When I got to the word despair I stopped dead in my tracks. I am no stranger to despair. No stranger at all. It seems to be my common mode of operation. So I backed up. Something about a garment of praise. Yeah, yeah. I hear that. You must praise God. You must thank him. You must, must rejoice. I could hear their words. Their commands. You must. You MUST. You must DO this.

But that isn't what it said. I backed up further. To bestow. This is talking about Jesus, the Messiah. He is the one doing this. What is he doing? He will comfort all who mourn. He will bestow on them a crown of beauty instead of ashes. He will bestow on them the oil of joy instead of mourning. And he, HE will bestow on them a garment of praise instead of a spirit of despair.

This is something HE will do.

What I found in Isaiah wasn't an army general commanding me to discipline myself, get with the program, and pull myself out of the pit with my own bootstraps. I found a God of good news. And compassion. And strength. I found a God who knows that the pit is deep, the gravity is strong, and my bootstraps are broken. I found a God who knows I cannot perform my way out of despair on my own. So he provides. He provides healing and freedom and vengeance and beauty and joy and praise.

He is, after all, exactly who I need him to be.


Monday, June 8, 2015

Dud Mom at the Finish Line

Last Saturday I had the joy of standing at the Finish Line as my daughter completed her very first half marathon. She only started running a year ago and her first race was last month. She rocked this race. It was awesome. I was amazed. Yet all that joy was tempered. Well, more than tempered. It was smashed.

There I was. Standing on the sidewalk with grandtoddler on my hip and my bum knee throbbing a "you'll never do that" throb,  as cute, fit woman after cute, fit woman (some of them apparently MY age) crossed the Finish Line. Every pointing, condemning, accusing finger on the planet was pointed at me. THEY were doing it right. THEY had discipline, toughness, perseverance. I, on the other hand, was lazy. An old, flabby, out-of-shape, lazy dud.

I know this sounds crazy to some. But it is what it is. I regularly battle to retrieve my sense of value from the grips of beauty or competence or fitness or toughness. Anything...ANYTHING other than who I am in my heart, in my being, in my soul, tends to define who I am.

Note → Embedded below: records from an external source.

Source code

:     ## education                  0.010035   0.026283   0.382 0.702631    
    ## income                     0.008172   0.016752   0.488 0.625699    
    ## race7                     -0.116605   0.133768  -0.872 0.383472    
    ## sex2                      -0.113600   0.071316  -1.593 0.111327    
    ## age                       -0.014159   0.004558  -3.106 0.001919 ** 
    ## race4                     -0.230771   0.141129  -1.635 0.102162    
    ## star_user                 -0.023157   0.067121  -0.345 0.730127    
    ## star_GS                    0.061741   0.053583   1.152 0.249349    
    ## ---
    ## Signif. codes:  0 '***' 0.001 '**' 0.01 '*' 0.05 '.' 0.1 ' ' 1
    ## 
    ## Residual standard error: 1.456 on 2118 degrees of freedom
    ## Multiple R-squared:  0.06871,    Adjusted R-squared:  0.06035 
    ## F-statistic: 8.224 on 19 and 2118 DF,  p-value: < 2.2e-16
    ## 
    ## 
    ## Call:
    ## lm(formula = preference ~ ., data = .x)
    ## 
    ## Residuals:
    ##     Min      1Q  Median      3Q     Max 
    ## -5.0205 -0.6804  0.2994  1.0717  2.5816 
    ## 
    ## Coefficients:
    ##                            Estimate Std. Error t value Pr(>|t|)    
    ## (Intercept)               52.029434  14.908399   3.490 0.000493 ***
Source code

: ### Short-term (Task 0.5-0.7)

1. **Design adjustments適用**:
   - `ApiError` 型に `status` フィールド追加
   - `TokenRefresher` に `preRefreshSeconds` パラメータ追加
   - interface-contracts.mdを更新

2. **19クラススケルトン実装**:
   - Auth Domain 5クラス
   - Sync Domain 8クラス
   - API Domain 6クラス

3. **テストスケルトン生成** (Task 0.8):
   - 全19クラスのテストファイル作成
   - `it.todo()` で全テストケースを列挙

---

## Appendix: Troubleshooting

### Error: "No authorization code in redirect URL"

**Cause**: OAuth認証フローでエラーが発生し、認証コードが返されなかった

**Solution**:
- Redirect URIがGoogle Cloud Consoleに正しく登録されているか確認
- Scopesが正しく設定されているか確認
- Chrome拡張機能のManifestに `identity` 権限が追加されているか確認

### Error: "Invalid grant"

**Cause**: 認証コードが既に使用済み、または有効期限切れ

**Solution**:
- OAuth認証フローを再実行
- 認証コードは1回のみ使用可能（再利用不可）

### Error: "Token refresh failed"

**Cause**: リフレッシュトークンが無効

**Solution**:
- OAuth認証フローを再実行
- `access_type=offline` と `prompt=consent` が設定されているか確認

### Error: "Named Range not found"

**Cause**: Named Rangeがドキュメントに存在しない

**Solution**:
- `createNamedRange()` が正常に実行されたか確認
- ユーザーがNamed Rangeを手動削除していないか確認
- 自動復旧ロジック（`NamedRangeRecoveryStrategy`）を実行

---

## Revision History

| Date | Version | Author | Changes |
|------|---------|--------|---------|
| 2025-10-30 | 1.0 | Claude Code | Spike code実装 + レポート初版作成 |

As time progressed that morning, my dissatisfaction with who I am physically progressed to who I am emotionally, mentally, spiritually. What  pathetic, self-centered being I must be to cloud the joy of my daughter's first half marathon with my own pathetic insecurities. Oh! The guilt!

Fast forward a few hours later. I was at home, eating lunch on the deck and trying desperately to keep the hounds from lapping up my yogurt and berries (it is an actual skill, this Doggie Interference Jig is) and I decided to dig deep.

I had just forked over the bucks for Paul Tripp's new book, New Morning Mercies: A Daily Gospel Devotional. The first sentence for June 6 was this: "Every human being places his hope in something, and every human being asks that hope to deliver something. Where have you placed your hope?"

BAM!

I am not kidding. Like an iron skillet up the side of the head or a dip in Lake Supeior in May. BAM! Where is my hope?

Am I really hoping in my physical toughness to give me of value? What am I thinking? Be it physical toughness, brains, beauty, competence, a way with words, excellent parenting skills....whatever. From an eternal perspective, that is freakin' ridiculous.

Just to drive the point home, God ended this particular daily reading with these convicting, haunting words:

If your hope disappoints you, it's because it's the wrong hope. 
And my hope has disappointed me so much these past few....um....51 years.

This all necessitates a complete paradigm change. One that transfers my hope from WHO I AM to WHO HE IS. From the CREATED to the CREATOR.

It may take a while for this old dog, this old, graying, tired, slightly flabby, doofus-esque, emotionally tender dog to learn some new tricks but I pray that God will continue to focus my mind and my heart on the source of real hope. A hope that that will never disappoint.